When 50 or so registered smacks left Ramsgate Harbour with every incoming tide in 1863, there would have been a skipper and four members of the crew on board, most of whom would have been smack boys of varying ages. By 1906 this number had swelled to 168 sailing smacks – Ramsgate was a popular seaside resort by then and needed plenty of seafood for its tourists. Just imagine how many boys that makes who had no home to go to when they came ashore other than Canon Brenan’s Home for Smack Boys.

Canon Brenan put pressure on the Board of Trade, when he realised that there was nobody looking after these boys when they came ashore. Many of these boys seem to have been orphans and were probably coming from orphanages and workhouses straight onto the sailing smacks, when they were deemed old enough to earn a living (probably aged 10!). No other British fishing port copied this excellent idea, so Ramsgate’s Smack Boy Home is quite unique in its modern and charitable approach to one of the hardest professions on earth.

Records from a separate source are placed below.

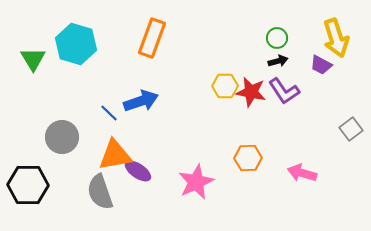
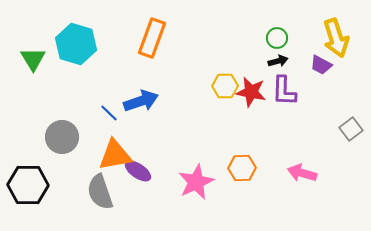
purple L-shape: rotated 36 degrees clockwise
orange hexagon: moved 6 px left, 10 px down
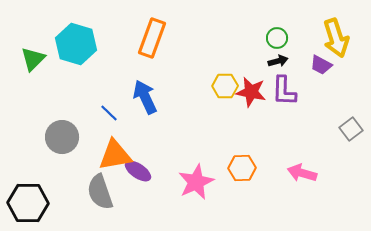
green triangle: rotated 16 degrees clockwise
blue arrow: moved 4 px right, 4 px up; rotated 96 degrees counterclockwise
black hexagon: moved 18 px down
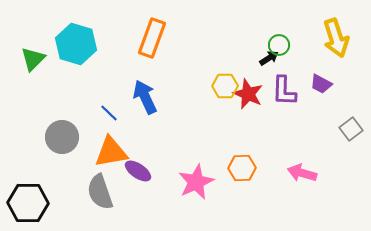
green circle: moved 2 px right, 7 px down
black arrow: moved 9 px left, 3 px up; rotated 18 degrees counterclockwise
purple trapezoid: moved 19 px down
red star: moved 3 px left, 2 px down; rotated 12 degrees clockwise
orange triangle: moved 4 px left, 3 px up
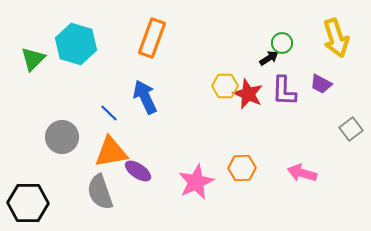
green circle: moved 3 px right, 2 px up
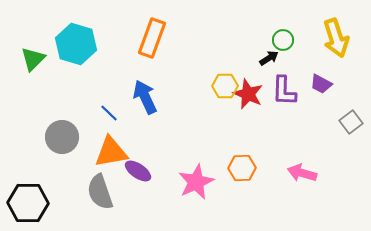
green circle: moved 1 px right, 3 px up
gray square: moved 7 px up
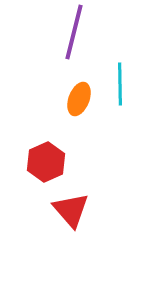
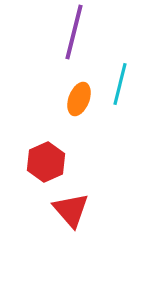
cyan line: rotated 15 degrees clockwise
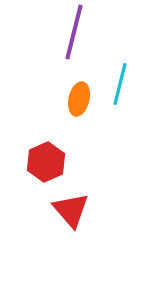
orange ellipse: rotated 8 degrees counterclockwise
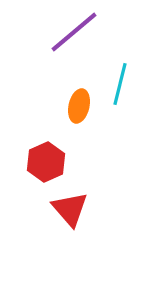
purple line: rotated 36 degrees clockwise
orange ellipse: moved 7 px down
red triangle: moved 1 px left, 1 px up
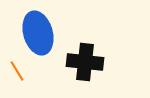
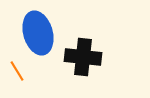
black cross: moved 2 px left, 5 px up
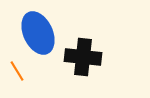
blue ellipse: rotated 9 degrees counterclockwise
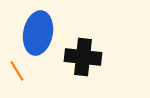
blue ellipse: rotated 36 degrees clockwise
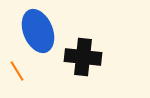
blue ellipse: moved 2 px up; rotated 33 degrees counterclockwise
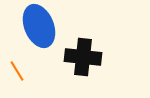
blue ellipse: moved 1 px right, 5 px up
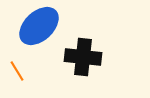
blue ellipse: rotated 69 degrees clockwise
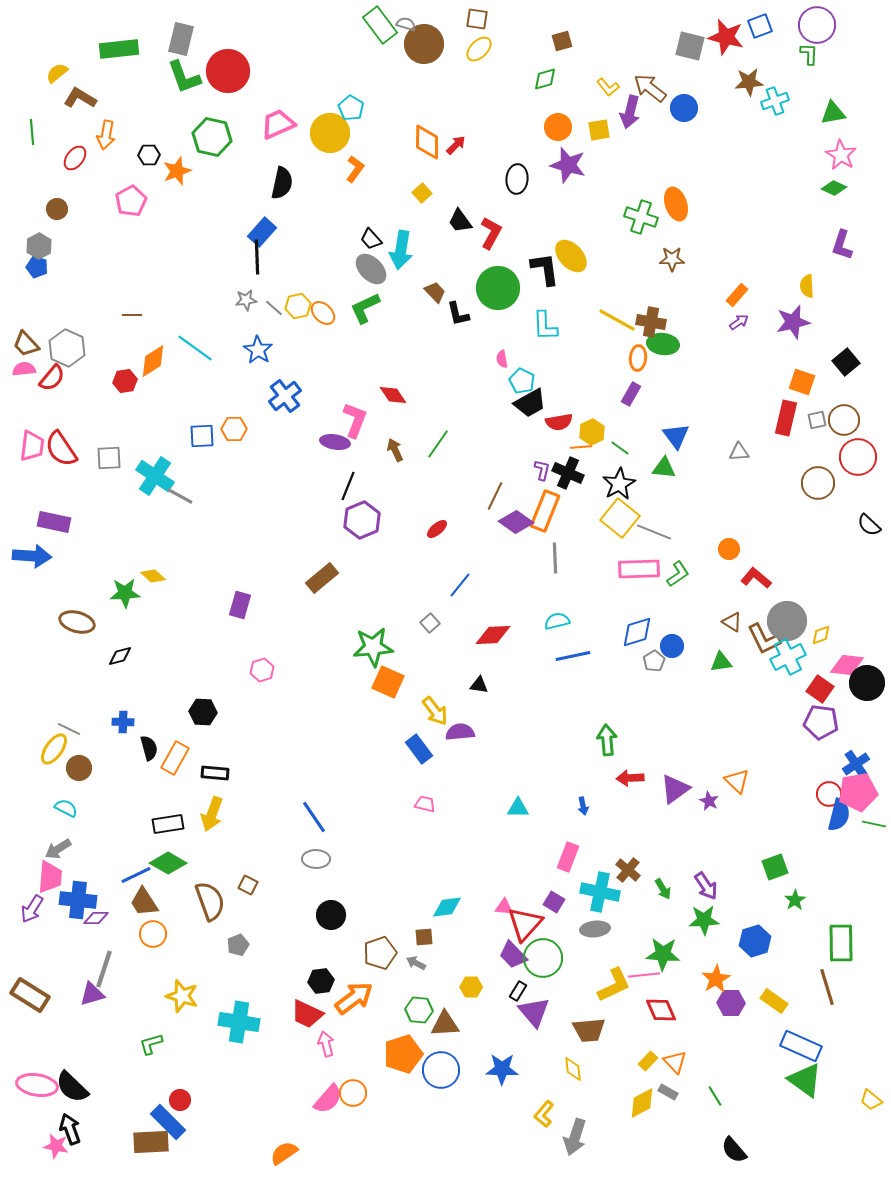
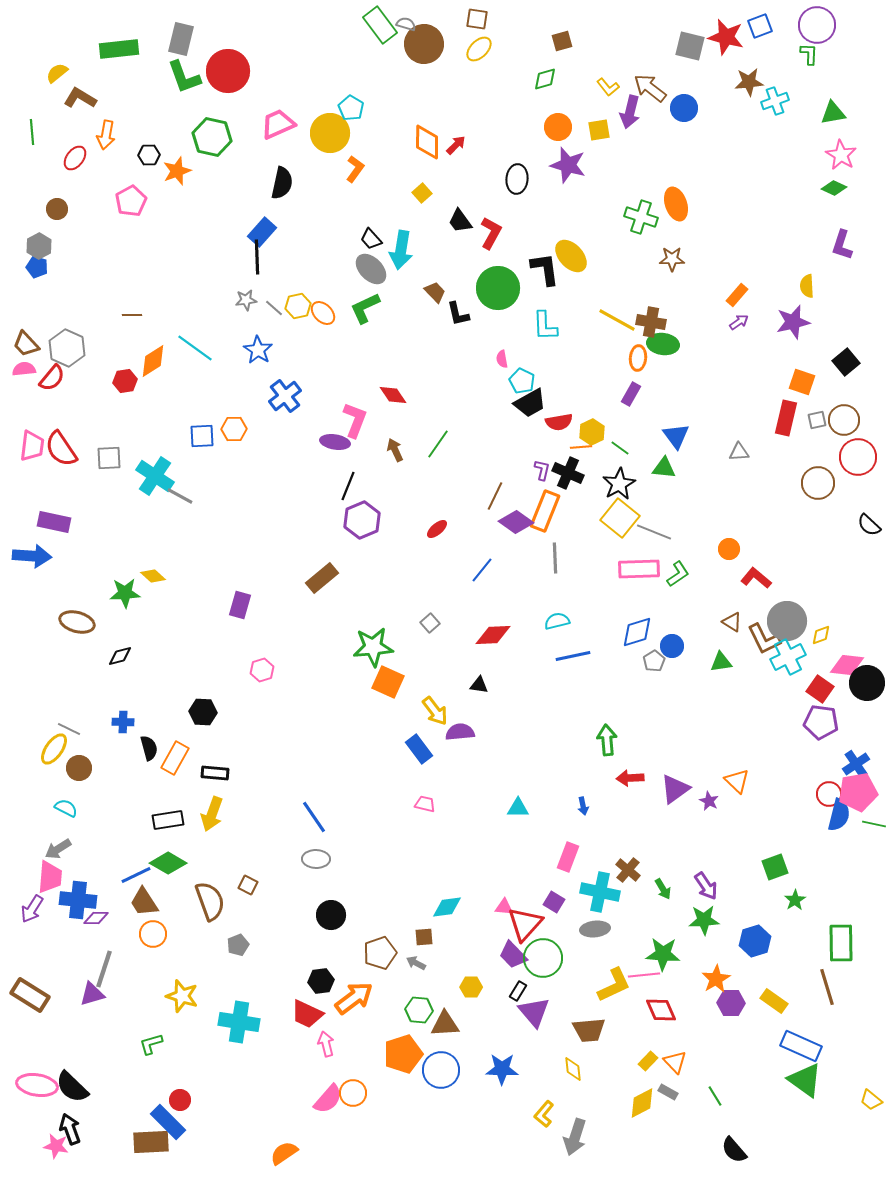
blue line at (460, 585): moved 22 px right, 15 px up
black rectangle at (168, 824): moved 4 px up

Recalling Childhood Memories

There are still a few elderly residents around who were smack boys and it would be wonderful if the Ramsgate Historic Society recorded their story before it’s too late and these precious memories are lost for good. We rarely hear from children in history books, and interviewing the surviving smack boys seems such a worthwhile thing to do.

Combined with the Goodwin Sands disasters, the smugglers’ caves all around and the illustrious personages who stayed in Ramsgate at one time or another, there is rich material here for novelists. In this port the past is still casting a long shadow over the present.

The town’s inhabitants have experienced such truly astonishing events since the building of the smack boys’ home that it is hardly surprising many of them keep one foot firmly planted in the mists of time and rarely risk a reluctant toe dipping into the here and now. Our surroundings shape us in many different ways as individuals and communities. The best writers know how to exploit this to their advantage. Still suffering from a blank page and a horror to fill it with words?

Next time you’re out for a stroll because you’ve got a small attack of writer’s block, take a good look at those all too familiar facades in your street. What lurks behind them historically and how has that influenced you? Start with the boy/girl in the mirror and before you’ll know it, that empty page in front of you is no longer staring back blankly. Smack in the middle of your familiar home town, you can discover something new and exciting about your community and yourself.